● **Texte source**:
↓↓↓

Bien qu’un lien soit de plus en plus évident, il est difficile d’établir un protocole de traitement scientifiquement validé, car les mécanismes précis de cette relation ne sont pas encore entièrement compris. Des études scientifiques suggèrent un lien entre la vitamine D et la dépression, mais les résultats sont parfois contradictoires. Une surdose de vitamine D, comme une carence, peut avoir des effets néfastes sur l’organisme.
Dépression : les vitamines en bref
Les micronutriments jouent un rôle important dans le bien-être général, en particulier en cas de troubles mentaux. Les vitamines et minéraux suivants peuvent soutenir l’organisme :
- Vitamine B6 : Selon la Dre Stephanie Grabhorn, chef de service de la clinique privée de Blomenburg, la vitamine B6 peut être recommandée pour traiter les symptômes dépressifs associés au syndrome prémenstruel. Elle est également nécessaire à la synthèse de la noradrénaline.
- Vitamine B9 (Folate) : Elle est essentielle à la production de dopamine et de sérotonine, deux neurotransmetteurs liés à l’humeur, selon Caroline Stokes.

↑↑↑

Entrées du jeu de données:
↓↓↓

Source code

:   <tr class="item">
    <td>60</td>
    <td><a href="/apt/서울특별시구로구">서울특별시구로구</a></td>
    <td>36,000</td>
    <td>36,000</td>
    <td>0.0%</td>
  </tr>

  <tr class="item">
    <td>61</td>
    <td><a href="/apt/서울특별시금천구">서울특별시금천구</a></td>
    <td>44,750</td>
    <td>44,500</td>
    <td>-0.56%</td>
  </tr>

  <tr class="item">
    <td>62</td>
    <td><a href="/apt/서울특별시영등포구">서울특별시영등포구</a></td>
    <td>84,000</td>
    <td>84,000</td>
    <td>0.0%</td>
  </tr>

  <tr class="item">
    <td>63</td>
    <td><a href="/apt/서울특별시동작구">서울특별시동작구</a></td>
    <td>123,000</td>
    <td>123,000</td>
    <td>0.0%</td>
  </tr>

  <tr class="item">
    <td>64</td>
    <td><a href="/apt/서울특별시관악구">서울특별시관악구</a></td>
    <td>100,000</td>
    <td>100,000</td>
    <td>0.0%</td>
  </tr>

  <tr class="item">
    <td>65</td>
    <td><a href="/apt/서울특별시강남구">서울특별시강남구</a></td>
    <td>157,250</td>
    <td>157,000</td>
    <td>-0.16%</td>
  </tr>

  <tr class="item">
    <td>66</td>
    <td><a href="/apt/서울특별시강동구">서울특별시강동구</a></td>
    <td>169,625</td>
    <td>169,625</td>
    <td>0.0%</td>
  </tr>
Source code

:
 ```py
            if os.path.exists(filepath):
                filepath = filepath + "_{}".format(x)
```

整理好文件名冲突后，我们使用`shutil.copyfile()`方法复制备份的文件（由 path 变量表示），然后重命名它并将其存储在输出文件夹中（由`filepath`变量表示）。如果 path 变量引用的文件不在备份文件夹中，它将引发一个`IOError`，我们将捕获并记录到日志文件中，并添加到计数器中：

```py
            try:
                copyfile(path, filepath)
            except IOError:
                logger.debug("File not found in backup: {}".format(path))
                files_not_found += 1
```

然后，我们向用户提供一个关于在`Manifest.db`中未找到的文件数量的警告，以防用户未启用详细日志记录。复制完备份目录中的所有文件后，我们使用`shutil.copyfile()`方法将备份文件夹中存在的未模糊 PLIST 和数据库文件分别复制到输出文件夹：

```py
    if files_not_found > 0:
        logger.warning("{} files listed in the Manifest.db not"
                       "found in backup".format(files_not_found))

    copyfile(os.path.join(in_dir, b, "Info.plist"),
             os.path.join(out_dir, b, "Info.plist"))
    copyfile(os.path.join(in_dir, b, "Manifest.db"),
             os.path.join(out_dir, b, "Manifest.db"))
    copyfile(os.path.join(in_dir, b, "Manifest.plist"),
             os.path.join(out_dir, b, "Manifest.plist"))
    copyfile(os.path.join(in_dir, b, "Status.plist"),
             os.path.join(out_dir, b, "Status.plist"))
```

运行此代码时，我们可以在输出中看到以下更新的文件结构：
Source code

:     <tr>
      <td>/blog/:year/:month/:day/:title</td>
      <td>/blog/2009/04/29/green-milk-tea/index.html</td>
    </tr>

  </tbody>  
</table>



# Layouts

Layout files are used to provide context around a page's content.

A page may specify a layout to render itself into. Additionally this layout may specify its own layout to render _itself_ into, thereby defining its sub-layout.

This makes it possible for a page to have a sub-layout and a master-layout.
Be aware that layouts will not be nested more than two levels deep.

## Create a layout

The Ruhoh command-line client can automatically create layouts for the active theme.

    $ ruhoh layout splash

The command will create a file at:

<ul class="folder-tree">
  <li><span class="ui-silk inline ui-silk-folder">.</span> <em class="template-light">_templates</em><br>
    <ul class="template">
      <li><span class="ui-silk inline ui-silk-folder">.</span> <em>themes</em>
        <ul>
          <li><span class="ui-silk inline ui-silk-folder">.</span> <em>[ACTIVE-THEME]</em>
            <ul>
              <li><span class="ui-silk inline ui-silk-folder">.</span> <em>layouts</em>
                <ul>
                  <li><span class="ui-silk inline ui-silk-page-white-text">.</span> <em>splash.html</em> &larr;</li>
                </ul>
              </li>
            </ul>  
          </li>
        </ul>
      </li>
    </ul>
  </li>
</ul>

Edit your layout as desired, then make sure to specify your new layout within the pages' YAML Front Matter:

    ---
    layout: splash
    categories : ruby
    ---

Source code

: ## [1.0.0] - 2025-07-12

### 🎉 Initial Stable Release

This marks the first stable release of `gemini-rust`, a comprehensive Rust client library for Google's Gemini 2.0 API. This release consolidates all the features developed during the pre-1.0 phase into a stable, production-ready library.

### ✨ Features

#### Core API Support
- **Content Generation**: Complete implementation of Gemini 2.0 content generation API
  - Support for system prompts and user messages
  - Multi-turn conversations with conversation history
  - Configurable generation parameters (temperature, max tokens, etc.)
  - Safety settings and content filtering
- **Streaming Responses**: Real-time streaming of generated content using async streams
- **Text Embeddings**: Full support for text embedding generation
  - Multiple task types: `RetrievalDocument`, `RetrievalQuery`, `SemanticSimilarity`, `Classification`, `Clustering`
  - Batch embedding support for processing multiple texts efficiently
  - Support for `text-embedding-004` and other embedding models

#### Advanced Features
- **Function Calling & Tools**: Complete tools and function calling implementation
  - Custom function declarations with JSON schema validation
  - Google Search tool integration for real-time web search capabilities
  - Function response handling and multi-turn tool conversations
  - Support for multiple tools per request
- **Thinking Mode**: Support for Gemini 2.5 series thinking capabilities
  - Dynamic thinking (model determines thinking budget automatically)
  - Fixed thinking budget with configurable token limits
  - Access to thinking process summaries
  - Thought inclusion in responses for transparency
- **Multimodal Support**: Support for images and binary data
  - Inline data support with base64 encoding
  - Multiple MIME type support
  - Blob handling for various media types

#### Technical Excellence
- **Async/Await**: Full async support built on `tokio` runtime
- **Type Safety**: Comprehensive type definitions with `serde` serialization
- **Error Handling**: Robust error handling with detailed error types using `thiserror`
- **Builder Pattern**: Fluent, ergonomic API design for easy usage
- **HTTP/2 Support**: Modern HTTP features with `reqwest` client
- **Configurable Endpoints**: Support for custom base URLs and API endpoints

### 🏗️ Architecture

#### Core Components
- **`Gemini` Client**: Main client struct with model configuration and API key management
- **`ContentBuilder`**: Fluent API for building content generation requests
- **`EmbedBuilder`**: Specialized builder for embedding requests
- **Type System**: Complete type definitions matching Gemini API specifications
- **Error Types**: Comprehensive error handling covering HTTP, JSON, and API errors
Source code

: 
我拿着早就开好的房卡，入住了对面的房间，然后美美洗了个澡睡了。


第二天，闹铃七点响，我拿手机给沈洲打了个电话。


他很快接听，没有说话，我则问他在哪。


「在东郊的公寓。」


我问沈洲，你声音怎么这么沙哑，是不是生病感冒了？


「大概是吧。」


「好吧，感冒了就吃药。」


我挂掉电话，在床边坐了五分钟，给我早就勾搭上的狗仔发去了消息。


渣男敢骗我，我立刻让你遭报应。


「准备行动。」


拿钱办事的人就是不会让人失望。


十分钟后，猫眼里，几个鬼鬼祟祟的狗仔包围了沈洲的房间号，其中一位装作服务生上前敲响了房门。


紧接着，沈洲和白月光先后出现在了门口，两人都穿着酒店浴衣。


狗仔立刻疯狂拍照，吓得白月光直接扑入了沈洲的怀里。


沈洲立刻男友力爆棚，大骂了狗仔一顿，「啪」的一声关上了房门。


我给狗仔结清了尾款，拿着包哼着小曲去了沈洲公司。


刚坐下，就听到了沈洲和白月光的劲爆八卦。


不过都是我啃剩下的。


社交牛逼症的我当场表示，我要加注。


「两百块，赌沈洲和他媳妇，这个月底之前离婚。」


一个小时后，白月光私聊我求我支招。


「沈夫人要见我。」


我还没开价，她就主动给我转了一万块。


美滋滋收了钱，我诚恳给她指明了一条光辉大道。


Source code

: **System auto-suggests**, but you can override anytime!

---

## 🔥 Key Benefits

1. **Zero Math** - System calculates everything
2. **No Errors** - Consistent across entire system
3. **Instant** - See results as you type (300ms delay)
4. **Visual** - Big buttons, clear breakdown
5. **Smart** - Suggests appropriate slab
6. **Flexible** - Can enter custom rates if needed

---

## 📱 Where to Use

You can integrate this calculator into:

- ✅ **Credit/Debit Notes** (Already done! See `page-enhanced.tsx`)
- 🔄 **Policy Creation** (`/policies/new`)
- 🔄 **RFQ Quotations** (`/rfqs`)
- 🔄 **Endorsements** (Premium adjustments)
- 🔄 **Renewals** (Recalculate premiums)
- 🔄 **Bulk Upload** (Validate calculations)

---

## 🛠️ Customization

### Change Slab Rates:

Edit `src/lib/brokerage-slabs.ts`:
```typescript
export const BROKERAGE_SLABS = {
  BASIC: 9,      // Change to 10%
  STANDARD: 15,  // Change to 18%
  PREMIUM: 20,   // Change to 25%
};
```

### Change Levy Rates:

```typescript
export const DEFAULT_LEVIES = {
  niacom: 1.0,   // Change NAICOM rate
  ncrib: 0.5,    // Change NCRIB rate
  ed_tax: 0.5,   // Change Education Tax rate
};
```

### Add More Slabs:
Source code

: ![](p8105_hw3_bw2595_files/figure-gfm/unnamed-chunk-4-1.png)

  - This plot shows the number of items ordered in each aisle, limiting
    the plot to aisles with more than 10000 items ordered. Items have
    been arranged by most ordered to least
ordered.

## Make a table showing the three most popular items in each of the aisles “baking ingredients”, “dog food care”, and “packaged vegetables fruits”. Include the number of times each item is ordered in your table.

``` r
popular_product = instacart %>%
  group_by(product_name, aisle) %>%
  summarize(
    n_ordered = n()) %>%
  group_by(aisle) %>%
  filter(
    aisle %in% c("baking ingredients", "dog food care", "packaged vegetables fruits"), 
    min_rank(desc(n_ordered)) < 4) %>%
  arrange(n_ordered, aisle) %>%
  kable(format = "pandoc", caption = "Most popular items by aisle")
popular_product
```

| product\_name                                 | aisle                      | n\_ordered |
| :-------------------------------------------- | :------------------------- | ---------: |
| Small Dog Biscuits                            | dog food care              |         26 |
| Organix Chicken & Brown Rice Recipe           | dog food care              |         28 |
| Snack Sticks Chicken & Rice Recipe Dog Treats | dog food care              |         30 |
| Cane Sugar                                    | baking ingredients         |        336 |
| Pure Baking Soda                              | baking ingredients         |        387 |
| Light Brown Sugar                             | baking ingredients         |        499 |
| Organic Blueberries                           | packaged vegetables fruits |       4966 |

↑↑↑

● **Consigne**:
Répondez s'il vous plaît à ces questions sur le texte consacré aux vitamines et à la dépression :
(a) Qu'est-ce qui, comme une carence, peut avoir des effets néfastes sur l'organisme ?
(b) Quelle fonction occupe la Dre Stephanie Grabhorn ?
(c) À la production de quels neurotransmetteurs la vitamine B9 est-elle essentielle ?

● **Solution proposée**:
(a) Une surdose de vitamine D.
(b) Elle est chef de service de la clinique privée de Blomenburg.
(c) La dopamine et la sérotonine.